Given records Block Start
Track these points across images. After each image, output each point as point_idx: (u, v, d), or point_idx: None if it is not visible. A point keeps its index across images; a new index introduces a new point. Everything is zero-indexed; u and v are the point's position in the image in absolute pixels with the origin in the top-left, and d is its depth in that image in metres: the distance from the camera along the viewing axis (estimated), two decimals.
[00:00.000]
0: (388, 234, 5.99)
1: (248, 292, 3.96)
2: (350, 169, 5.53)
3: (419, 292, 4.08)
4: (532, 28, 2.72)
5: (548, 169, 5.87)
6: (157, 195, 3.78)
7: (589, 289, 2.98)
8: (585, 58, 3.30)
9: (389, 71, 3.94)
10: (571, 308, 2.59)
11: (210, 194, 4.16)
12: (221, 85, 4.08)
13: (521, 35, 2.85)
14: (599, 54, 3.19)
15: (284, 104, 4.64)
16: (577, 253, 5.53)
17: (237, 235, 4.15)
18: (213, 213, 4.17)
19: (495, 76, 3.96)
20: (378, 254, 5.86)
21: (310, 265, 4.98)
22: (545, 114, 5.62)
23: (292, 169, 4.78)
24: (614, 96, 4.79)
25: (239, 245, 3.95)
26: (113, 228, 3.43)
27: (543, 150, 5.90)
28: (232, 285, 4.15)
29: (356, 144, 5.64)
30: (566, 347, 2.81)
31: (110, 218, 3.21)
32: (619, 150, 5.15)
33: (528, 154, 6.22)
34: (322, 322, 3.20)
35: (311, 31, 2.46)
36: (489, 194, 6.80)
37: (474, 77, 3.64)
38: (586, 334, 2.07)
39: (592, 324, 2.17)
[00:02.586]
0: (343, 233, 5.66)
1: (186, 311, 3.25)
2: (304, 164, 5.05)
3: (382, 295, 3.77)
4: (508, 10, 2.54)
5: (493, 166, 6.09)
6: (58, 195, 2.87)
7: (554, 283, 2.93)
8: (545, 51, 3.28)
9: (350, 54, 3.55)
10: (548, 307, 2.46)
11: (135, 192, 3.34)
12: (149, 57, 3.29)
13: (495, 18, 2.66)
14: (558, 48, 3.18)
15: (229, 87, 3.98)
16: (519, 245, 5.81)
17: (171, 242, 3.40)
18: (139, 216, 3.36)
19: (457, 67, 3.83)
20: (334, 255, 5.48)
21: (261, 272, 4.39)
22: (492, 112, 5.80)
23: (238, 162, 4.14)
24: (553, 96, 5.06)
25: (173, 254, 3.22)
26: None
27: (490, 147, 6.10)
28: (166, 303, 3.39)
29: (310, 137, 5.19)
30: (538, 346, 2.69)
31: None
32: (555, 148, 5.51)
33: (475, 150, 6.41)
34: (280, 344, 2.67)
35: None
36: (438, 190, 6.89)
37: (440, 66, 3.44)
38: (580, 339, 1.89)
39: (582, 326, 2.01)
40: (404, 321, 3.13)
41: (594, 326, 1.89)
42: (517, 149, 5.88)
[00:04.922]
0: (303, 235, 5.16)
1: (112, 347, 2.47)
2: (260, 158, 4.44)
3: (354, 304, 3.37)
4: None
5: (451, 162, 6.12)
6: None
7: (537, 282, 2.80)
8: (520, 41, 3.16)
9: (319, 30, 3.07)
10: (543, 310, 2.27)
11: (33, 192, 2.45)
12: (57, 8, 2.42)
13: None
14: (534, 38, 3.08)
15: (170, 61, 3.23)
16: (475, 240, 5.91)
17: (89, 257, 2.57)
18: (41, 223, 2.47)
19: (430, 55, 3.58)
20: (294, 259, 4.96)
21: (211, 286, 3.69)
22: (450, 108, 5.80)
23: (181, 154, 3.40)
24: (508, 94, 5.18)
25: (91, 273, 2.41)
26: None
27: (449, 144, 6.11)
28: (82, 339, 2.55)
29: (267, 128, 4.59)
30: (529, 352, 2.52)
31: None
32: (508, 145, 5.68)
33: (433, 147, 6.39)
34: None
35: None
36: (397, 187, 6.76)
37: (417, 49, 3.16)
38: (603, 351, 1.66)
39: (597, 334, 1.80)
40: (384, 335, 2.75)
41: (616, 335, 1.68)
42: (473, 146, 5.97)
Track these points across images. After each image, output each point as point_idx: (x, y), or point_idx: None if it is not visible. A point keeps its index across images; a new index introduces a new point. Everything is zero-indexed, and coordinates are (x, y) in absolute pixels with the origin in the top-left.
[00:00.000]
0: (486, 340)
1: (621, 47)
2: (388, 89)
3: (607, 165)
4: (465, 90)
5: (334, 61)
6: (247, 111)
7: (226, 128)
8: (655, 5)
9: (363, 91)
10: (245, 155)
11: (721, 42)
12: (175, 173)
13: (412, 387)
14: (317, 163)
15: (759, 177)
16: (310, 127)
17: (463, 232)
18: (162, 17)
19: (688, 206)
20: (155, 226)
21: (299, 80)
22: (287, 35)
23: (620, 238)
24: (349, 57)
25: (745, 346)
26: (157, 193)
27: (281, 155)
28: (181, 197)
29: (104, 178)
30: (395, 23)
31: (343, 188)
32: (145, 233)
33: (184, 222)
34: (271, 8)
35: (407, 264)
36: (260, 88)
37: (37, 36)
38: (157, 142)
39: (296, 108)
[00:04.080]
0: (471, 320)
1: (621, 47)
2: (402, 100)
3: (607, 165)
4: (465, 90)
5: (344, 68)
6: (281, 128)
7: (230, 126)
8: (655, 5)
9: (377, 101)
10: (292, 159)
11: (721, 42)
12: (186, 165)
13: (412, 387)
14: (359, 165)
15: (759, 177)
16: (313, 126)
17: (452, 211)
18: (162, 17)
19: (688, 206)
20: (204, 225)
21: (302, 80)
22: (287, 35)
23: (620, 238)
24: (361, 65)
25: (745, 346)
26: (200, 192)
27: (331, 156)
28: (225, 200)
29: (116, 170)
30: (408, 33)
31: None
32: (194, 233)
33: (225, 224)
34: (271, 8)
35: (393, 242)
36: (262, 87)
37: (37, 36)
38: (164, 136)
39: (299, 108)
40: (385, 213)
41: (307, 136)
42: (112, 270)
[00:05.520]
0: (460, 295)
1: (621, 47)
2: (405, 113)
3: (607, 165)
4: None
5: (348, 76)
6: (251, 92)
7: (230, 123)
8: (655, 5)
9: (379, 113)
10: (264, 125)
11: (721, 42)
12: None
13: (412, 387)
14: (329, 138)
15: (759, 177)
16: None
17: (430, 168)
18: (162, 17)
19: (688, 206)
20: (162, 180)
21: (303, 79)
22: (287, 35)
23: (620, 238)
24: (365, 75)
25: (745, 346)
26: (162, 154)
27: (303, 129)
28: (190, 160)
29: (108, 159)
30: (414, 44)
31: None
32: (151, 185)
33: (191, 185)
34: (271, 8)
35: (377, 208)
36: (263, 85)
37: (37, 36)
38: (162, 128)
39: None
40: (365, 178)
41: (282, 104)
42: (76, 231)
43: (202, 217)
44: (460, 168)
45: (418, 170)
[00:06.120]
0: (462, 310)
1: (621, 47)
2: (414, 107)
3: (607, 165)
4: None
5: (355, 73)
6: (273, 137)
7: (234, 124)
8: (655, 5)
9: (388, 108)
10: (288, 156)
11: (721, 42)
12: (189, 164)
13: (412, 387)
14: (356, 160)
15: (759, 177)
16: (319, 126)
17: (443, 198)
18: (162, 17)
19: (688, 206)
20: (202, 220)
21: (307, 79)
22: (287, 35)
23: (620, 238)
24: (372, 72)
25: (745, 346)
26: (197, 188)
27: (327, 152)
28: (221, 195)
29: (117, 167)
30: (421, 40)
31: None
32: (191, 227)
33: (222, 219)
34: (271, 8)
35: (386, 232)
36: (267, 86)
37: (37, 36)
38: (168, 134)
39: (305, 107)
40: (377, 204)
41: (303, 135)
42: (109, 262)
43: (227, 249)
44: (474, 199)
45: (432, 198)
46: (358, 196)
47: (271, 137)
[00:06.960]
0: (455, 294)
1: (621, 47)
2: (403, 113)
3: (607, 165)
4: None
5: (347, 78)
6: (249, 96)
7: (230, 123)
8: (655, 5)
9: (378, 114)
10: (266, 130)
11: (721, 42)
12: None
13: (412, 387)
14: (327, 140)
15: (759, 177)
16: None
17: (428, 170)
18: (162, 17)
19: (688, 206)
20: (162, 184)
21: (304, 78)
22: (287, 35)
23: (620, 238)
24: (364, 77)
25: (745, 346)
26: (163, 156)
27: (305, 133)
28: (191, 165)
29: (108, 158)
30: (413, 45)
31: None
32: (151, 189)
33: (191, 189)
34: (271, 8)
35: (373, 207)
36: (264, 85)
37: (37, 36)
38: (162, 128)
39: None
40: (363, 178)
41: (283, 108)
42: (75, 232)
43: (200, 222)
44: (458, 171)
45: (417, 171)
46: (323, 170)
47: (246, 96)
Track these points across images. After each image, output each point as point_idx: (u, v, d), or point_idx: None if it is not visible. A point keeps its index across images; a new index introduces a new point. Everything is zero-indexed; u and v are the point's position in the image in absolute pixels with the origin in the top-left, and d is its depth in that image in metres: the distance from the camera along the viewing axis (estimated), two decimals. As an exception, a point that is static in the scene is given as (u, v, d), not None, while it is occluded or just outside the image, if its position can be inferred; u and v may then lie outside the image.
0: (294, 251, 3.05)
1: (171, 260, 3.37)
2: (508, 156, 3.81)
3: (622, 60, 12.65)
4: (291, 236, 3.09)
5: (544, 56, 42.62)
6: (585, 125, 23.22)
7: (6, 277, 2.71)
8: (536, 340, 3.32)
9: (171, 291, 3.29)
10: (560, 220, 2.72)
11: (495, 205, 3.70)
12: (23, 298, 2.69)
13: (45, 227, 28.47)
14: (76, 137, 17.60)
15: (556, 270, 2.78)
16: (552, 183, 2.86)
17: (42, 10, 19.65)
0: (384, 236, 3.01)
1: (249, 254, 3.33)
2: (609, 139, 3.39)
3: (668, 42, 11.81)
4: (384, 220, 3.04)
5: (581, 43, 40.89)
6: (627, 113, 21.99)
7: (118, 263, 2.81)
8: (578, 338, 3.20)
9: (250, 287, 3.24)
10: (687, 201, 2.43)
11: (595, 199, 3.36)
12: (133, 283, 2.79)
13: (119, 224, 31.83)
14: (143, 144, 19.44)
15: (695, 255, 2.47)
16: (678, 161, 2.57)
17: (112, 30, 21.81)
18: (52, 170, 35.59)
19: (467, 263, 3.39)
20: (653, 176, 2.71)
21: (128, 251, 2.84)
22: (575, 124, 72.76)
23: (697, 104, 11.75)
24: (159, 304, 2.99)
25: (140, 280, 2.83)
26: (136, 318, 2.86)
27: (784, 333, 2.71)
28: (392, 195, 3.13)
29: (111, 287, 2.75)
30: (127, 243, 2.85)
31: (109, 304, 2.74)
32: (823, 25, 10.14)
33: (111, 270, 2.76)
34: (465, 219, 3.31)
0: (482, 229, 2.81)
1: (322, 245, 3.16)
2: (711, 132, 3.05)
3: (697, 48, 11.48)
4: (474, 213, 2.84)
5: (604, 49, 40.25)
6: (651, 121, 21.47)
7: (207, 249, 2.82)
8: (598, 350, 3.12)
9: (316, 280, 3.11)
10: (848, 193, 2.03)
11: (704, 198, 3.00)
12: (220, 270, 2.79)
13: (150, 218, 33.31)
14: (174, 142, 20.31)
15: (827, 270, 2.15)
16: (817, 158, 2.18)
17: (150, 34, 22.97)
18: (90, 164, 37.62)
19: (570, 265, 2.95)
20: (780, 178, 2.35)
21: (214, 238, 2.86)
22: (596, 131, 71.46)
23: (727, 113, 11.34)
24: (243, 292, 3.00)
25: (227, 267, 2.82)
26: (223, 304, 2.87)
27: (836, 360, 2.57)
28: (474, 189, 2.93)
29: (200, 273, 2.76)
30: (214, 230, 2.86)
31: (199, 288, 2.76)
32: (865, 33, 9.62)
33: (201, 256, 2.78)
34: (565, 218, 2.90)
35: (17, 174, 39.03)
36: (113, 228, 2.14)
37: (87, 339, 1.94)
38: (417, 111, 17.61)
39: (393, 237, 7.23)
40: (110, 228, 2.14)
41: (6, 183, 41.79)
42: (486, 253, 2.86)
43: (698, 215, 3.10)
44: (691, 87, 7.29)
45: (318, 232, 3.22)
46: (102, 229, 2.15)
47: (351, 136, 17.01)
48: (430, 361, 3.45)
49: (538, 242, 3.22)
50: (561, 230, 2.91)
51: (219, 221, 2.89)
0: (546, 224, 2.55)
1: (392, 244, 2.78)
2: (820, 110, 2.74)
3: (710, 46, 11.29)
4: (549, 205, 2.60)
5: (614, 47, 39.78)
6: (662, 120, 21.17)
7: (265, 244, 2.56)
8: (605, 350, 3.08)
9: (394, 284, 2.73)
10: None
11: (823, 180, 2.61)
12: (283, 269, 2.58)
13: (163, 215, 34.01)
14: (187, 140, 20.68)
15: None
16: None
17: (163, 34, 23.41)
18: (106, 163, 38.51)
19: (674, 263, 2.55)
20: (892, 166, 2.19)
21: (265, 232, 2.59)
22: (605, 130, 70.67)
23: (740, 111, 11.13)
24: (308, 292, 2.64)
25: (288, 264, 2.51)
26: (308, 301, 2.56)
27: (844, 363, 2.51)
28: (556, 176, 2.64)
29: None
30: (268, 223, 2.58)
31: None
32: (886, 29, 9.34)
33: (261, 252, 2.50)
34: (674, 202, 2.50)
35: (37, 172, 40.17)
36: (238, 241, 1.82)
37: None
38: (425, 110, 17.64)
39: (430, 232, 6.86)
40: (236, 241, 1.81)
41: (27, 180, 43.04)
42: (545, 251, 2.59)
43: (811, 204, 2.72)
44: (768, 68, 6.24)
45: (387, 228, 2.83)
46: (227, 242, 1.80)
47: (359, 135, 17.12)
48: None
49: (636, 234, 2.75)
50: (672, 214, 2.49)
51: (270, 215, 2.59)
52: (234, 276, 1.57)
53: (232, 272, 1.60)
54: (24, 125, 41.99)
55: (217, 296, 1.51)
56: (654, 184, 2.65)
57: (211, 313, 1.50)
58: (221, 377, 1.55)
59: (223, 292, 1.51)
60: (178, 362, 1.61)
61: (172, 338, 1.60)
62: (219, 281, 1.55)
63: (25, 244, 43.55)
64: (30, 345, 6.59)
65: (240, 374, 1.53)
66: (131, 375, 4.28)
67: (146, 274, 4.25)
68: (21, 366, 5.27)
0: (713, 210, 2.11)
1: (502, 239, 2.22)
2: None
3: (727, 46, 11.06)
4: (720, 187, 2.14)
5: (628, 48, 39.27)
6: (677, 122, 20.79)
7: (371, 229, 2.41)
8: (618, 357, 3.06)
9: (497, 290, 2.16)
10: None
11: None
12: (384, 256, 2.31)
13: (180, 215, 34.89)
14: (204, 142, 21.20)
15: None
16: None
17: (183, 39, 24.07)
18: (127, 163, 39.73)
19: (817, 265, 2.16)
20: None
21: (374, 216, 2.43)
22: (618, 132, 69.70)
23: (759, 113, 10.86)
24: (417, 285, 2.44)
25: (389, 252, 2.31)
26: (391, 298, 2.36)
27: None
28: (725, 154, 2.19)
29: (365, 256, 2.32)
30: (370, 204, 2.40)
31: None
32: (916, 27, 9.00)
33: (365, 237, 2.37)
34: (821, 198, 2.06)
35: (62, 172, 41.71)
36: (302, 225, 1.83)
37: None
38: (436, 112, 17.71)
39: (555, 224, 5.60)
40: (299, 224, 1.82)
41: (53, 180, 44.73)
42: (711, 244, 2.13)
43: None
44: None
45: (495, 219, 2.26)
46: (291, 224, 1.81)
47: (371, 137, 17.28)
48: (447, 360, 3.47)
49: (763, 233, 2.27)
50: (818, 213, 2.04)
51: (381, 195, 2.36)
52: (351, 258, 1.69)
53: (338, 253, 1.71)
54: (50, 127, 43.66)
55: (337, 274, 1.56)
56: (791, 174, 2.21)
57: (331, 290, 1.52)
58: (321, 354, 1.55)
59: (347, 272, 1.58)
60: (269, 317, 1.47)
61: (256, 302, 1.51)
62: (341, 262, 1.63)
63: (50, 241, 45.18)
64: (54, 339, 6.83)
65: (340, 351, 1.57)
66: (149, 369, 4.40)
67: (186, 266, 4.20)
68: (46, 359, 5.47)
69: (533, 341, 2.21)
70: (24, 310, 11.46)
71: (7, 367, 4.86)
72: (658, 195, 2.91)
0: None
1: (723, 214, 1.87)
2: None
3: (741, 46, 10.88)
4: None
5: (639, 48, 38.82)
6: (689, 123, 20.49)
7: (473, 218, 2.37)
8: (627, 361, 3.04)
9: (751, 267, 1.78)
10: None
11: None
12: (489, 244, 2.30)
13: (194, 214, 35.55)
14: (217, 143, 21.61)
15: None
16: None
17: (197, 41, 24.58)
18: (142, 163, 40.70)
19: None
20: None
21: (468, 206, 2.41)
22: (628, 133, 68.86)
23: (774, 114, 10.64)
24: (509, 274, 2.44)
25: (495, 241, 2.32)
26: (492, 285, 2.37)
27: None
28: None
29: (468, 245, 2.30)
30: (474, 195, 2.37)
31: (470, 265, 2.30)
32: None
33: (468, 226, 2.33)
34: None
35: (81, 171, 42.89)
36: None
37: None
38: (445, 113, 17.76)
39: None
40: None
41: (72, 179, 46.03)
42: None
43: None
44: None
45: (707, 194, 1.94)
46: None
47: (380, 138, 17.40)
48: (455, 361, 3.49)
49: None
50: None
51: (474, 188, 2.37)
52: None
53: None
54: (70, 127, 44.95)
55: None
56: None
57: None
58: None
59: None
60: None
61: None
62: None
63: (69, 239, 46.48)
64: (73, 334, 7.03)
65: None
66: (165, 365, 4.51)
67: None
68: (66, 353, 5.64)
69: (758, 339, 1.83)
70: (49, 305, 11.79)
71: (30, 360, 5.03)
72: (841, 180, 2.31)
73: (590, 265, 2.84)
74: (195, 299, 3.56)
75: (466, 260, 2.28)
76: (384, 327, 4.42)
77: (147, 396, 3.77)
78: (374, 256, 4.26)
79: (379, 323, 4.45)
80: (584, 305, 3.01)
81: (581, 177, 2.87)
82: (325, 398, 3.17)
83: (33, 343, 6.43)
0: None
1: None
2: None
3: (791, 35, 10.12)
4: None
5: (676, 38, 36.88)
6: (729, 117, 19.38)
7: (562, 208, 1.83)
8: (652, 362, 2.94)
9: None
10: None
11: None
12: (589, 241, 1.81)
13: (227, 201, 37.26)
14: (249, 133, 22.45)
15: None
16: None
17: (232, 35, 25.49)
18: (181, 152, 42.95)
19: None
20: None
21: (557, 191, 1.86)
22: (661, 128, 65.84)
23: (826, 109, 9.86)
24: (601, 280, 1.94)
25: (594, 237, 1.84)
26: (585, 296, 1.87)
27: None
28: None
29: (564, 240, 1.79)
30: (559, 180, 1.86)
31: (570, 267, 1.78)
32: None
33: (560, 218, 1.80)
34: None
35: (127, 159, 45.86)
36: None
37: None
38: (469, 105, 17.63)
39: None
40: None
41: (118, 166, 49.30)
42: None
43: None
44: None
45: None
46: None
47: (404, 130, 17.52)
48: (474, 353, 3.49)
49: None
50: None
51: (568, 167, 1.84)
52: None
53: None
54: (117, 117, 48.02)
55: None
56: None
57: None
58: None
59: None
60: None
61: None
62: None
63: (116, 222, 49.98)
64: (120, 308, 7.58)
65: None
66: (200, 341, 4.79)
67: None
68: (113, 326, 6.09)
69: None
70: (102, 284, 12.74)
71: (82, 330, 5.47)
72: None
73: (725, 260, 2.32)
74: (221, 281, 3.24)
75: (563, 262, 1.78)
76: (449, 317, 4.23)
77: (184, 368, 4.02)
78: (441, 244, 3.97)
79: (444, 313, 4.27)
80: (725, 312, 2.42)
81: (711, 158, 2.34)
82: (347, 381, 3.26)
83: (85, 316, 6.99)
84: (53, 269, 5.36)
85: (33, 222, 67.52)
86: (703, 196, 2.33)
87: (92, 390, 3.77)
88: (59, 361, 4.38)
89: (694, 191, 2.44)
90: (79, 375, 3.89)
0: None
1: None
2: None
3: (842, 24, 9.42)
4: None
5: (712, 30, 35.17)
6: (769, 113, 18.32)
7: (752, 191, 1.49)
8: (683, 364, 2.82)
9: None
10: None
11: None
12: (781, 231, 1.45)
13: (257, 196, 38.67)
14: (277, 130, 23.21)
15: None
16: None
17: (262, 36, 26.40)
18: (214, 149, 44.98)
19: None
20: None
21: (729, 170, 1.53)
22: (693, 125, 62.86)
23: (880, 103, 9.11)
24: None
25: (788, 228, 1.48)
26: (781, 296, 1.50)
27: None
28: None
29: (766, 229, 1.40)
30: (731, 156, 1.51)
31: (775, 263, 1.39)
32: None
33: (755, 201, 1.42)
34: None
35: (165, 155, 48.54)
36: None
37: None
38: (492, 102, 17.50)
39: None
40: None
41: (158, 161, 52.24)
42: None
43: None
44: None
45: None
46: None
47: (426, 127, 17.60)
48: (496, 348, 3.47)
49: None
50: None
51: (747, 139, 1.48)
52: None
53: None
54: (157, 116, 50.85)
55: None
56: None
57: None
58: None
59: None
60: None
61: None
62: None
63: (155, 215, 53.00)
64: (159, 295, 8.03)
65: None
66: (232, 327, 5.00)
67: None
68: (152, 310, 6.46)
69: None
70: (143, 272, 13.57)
Given records Block End
> **What needs to be done**: Copy word for word the stretch of entries above from the line that has "8: (536, 340, 3.32)" through the line that has "16: (552, 183, 2.86)", both ends included, and nothing outside it.

> **Answer section**:
8: (536, 340, 3.32)
9: (171, 291, 3.29)
10: (560, 220, 2.72)
11: (495, 205, 3.70)
12: (23, 298, 2.69)
13: (45, 227, 28.47)
14: (76, 137, 17.60)
15: (556, 270, 2.78)
16: (552, 183, 2.86)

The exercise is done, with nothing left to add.